Pour le CNOA, il s'agit d'outiller ces sociétés d'architecture pour «faire face à une concurrence nationale et internationale de plus en plus accrue». En augmentant leur surface financière par une ouverture du capital social à d'autres partenaires économiques, les sociétés d'architectures seraient d'autant plus fortes face aux opérateurs privés et publics et auraient les ressources pour développer leur activité, à l'export notamment.

Quelques remarques cependant. Bien que, potentiellement, toutes les sociétés d'architecture soient concernées par cette mesure, la réalité est qu'elle ne va bénéficier qu'à quelques grandes agences. Et encore, ces grandes agences savaient depuis longtemps contourner cet obstacle : il suffisait en effet de créer en parallèle à sa société d'architecture une société d'ingénierie pour pouvoir ouvrir son capital à qui souhaitait investir.

De plus, la restriction à 25% du capital, au principe de la sauvegarde de l'indépendance de l'architecte, réduit considérablement la portée de cette mesure. «Je suis pour le principe de cette réforme car elle va dans le sens d'un rapprochement avec le droit commun des sociétés mais, si réforme il y a, limiter l'accès du capital à la portion congrue est absurde», assure Jean-François Chenais du Syndicat de l'Architecture. «Je n'ai pas peur que Bouygues rachète mon agence et je ne pense pas qu'il y ait un risque particulier.

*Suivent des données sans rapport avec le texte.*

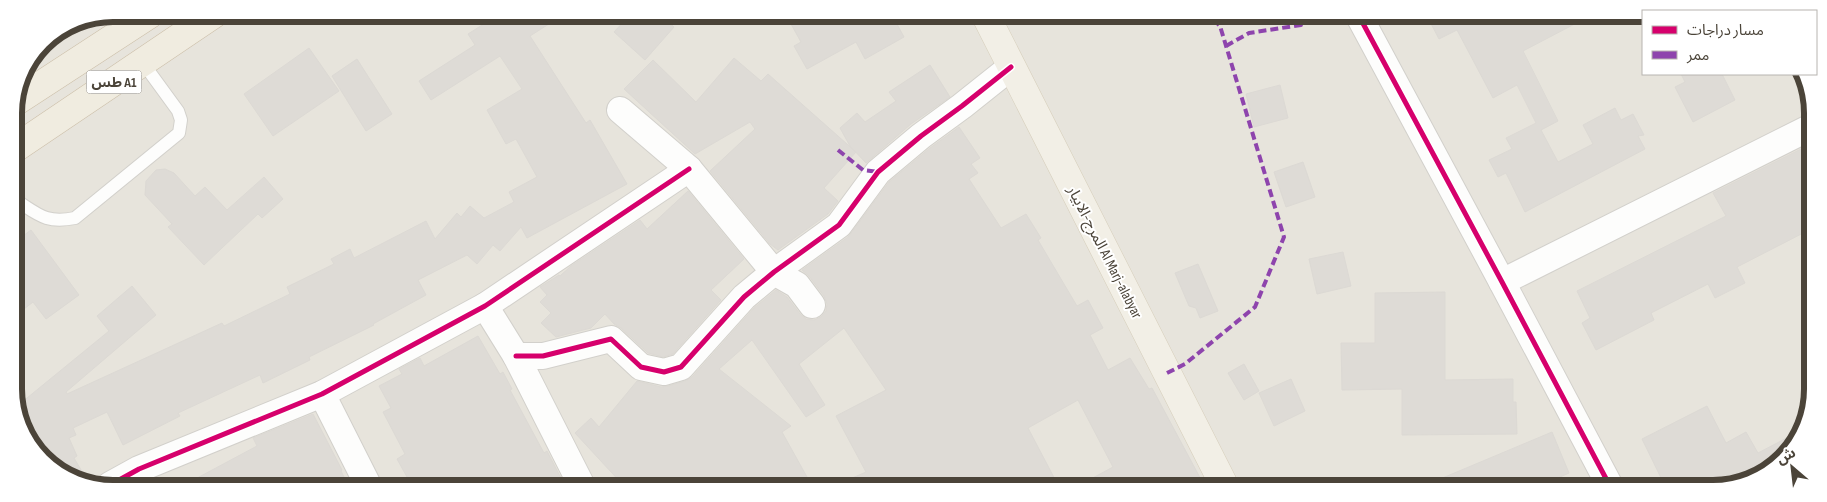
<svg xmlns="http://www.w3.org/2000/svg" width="1827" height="502" font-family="'Sofia Sans Condensed','Noto Sans Arabic',sans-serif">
<rect width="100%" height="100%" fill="#f4f2ee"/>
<polygon fill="#e7e4dc" points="114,14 1643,17 1643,74 1800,74 1811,95 1810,414 1779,464 1719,488 88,485 39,454 16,407 14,108 21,75 43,43 76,21"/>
<g fill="#dedbd6" stroke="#dcd9d4">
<polygon points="498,15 563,15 530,36 586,123 590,120 627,184 527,238 521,227 500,251 493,245 477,264 467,255 418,280 426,295 373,324 374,325 309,357 310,360 263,383 260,375 178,413 180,416 123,445 107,412 73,428 76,435 69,438 77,456 74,458 90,485 40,455 16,407 109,331 97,316 132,286 156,315 66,392 67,394 222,323 224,326 290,294 287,287 334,264 331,259 350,249 354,258 426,221 435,239 457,213 461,217 470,206 484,218 514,202 509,192 537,177 516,139 506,144 487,110 522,89 500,56 431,100 419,81 475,45 468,34"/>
<polygon points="630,15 661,15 674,27 645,60 614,32"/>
<polygon points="786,15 892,15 904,37 865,59 856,42 807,69 794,46 801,42"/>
<polygon points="1427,16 1588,17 1523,51 1558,121 1541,130 1558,162 1593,144 1583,125 1615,108 1621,120 1633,114 1644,135 1638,136 1645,149 1525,212 1506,173 1498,177 1489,160 1512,149 1506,138 1536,123 1517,85 1493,98 1457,30 1439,39"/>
<polygon points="309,48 339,91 273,136 244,94"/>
<polygon points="734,58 761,81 768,74 856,152 824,188 838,201 828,214 778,250 770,244 710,171 755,129 750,122 695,154 624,89 653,60 696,102"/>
<polygon points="357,59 392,114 366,131 332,76"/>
<polygon points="930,65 950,97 911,124 866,163 850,146 840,128 857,113 865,122 896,101 889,92"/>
<polygon points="1681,74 1722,74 1735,100 1693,122 1675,87 1685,82"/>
<polygon points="1280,85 1288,118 1254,127 1246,94"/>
<polygon points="959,127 980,158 971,164 978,173 969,179 1001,228 1026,214 1041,238 1038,240 1077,306 1088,300 1103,328 1090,335 1108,370 1130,358 1149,389 1152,388 1205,487 1076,487 1113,467 1078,400 1028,428 1059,487 834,486 866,472 836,416 886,390 844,328 799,364 825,405 806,417 752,340 719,369 791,426 782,432 812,486 624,486 575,433 591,418 599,427 637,381 661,387 668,386 685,381 692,377 754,308 776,290 787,297 800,314 806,319 814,320 821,317 826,311 827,304 824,296 809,276 802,270 848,237 889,182 930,148"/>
<polygon points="1811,144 1811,229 1737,267 1745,283 1715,298 1708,284 1651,313 1654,320 1596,350 1582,323 1590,318 1577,291 1726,216 1713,193"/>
<polygon points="1303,162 1315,197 1286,207 1274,172"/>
<polygon points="165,169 174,173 195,196 205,187 227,210 264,177 283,199 262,218 258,214 204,265 168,227 172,224 145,195 146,181 156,170"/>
<polygon points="688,191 744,259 711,290 721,300 673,354 663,357 648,353 621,328 614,324 605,314 591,328 556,337 541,323 551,313 540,302 547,295 540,287 559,275 560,276 571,266 640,220 647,229"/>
<polygon points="31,230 79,295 46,319 33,302 15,316 15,242"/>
<polygon points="1343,252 1351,286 1317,294 1309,259"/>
<polygon points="1198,264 1218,311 1200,318 1196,308 1189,306 1175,273"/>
<polygon points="1445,292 1445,380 1513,379 1513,402 1516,402 1517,434 1402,435 1402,389 1342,390 1341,343 1375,343 1375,293"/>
<polygon points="478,336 500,374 503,372 512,389 510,390 544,453 547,451 565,486 412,486 397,459 405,454 383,412 391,408 379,386 402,374 399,369 420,358 424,366"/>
<polygon points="1244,364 1259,391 1244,400 1228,373"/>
<polygon points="1291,379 1305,411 1274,426 1259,393"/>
<polygon points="1707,406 1726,443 1746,432 1758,453 1798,432 1779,464 1719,488 1666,488 1642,439"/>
<polygon points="313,414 342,470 341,471 348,485 184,485 257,446 253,438"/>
<polygon points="1552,432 1569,473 1535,488 1421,487"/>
</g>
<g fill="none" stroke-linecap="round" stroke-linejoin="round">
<defs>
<path id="service" d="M14 199C38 214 45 224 75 218L179 133 181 120 178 111 143 63"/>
<g id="minor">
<polyline points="1359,16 1502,282 1611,488"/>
<polyline points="620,110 689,169 774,272 797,285 812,305"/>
<polyline points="1502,282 1811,127"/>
<polyline points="485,306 516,356 582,486"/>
<polyline points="516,356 543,356 611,339 641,367 664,372 681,367 744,297 774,272 839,225 878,172 921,136 962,106 1011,67"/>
<polyline points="322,394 368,485"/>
<polyline points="110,485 139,469 322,394 485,306 689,169"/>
</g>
<polyline id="primary" points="986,16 1225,487"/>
<g id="trunk">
<polyline points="15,102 150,14"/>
<polyline points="14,149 214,14"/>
</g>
</defs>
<use href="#service" stroke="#d2d0cb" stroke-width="14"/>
<use href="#minor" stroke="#d2d0cb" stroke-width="28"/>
<use href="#primary" stroke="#d6cebb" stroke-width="29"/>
<use href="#trunk" stroke="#ccbfa9" stroke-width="29"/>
<use href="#service" stroke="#fdfdfc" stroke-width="12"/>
<use href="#minor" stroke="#fdfdfc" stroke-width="26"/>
<use href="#primary" stroke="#f2efe6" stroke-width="28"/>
<use href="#trunk" stroke="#f0ece0" stroke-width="28"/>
<g stroke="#8e44ad" stroke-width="4" stroke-dasharray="8 4" stroke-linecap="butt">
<polyline points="1226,46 1249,33 1301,25 1311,16"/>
<polyline points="838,150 863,170 878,172"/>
<polyline points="1167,373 1185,364 1255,307 1284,237 1220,26 1210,16"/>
</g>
<defs>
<g id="cycleway">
<polyline points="1359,16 1502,282 1611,488"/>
<polyline points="516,356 543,356 611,339 641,367 664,372 681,367 744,297 774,272 839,225 878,172 921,136 962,106 1011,67"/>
<polyline points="110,485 139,469 322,394 485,306 689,169"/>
</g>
</defs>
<use href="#cycleway" stroke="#fff" stroke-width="8"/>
<use href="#cycleway" stroke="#d6006c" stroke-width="5"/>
</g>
<g text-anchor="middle" stroke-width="4" stroke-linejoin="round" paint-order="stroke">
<rect fill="#fff" stroke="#817c74" stroke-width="1" x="86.5" y="70.5" width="55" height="23" rx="4"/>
<g font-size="14" font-weight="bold" fill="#4b4439">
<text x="114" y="87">طس A1</text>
</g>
<g font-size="15" fill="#4b4439" stroke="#fff">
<text transform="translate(1105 252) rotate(63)" y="5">المرج-الابيار Al Marj-alabyar</text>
</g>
</g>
<path d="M0 0H1827V502H0ZM113 22H1713A91 91 0 0 1 1804 113V389A91 91 0 0 1 1713 480H113A91 91 0 0 1 22 389V113A91 91 0 0 1 113 22Z" fill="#fff" fill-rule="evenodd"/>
<path fill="none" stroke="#4b4439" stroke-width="6" d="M113 22H1713A91 91 0 0 1 1804 113V389A91 91 0 0 1 1713 480H113A91 91 0 0 1 22 389V113A91 91 0 0 1 113 22Z"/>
<rect x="1642" y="10" width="175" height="65" fill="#ffffff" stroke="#b7b4b0"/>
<rect x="1652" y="26" width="25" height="8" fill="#d6006c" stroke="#b7b4b0"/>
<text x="1687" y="35" font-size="15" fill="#4b4439">مسار دراجات</text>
<rect x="1652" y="51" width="25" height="8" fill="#8e44ad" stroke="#b7b4b0"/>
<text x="1687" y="60" font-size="15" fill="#4b4439">ممر</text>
<g transform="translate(1792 467) rotate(332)" stroke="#ffffff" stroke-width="4" paint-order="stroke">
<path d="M0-4L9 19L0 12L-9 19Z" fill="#4b4439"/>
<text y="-8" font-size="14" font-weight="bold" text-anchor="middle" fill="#4b4439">ش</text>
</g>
</svg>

Au moins cela voudrait dire que la société d'architecture est rentable et que ça marche. J'ai plutôt peur que personne ne s'intéresse aux sociétés d'architecture», dit-il.

En effet, il faudrait des investisseurs particulièrement motivés pour investir dans des sociétés souvent fragiles et connaissant de gros écarts d'activité tout en n'ayant quasiment aucun pouvoir de décision, la limite de 25% ne permettant pas de peser véritablement sur les choix de la société. D'autres opportunités d'investir qui sont plus sûres et plus rentables existent en nombre.

L'indépendance des architectes sera certes préservée, au risque de l'immobilisme si cette mesure n'a pas les effets escomptés.